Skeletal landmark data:
# # # # #
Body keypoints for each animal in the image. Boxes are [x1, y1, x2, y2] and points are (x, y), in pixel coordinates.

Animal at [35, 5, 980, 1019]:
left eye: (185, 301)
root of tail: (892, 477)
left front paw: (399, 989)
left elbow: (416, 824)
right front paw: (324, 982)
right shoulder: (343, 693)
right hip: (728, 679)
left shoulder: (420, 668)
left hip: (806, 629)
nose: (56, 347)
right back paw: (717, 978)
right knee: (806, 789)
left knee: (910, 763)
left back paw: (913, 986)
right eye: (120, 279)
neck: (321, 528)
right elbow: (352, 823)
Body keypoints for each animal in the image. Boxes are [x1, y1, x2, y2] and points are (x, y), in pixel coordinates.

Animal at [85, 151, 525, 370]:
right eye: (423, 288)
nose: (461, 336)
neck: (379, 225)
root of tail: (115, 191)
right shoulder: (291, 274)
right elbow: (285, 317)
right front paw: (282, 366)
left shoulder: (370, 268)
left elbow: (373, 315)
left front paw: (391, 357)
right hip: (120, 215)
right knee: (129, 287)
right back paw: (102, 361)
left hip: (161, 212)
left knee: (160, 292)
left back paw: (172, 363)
# # # # #
EXERCISE PROMPT:
The reply should consist of the records, reproduced exactly.

ANSWER TO THE PROBLEM:
Body keypoints for each animal in the image. Boxes are [x1, y1, x2, y2] and points are (x, y), in pixel coordinates.

Animal at [35, 5, 980, 1019]:
left eye: (185, 301)
root of tail: (892, 477)
left front paw: (399, 989)
left elbow: (416, 824)
right front paw: (324, 982)
right shoulder: (343, 693)
right hip: (728, 679)
left shoulder: (420, 668)
left hip: (806, 629)
nose: (56, 347)
right back paw: (717, 978)
right knee: (806, 789)
left knee: (910, 763)
left back paw: (913, 986)
right eye: (120, 279)
neck: (321, 528)
right elbow: (352, 823)
Body keypoints for each animal in the image. Boxes are [x1, y1, x2, y2] and points are (x, y), in pixel coordinates.

Animal at [85, 151, 525, 370]:
right eye: (423, 288)
nose: (461, 336)
neck: (379, 225)
root of tail: (115, 191)
right shoulder: (291, 274)
right elbow: (285, 317)
right front paw: (282, 366)
left shoulder: (370, 268)
left elbow: (373, 315)
left front paw: (391, 357)
right hip: (120, 215)
right knee: (129, 287)
right back paw: (102, 361)
left hip: (161, 212)
left knee: (160, 292)
left back paw: (172, 363)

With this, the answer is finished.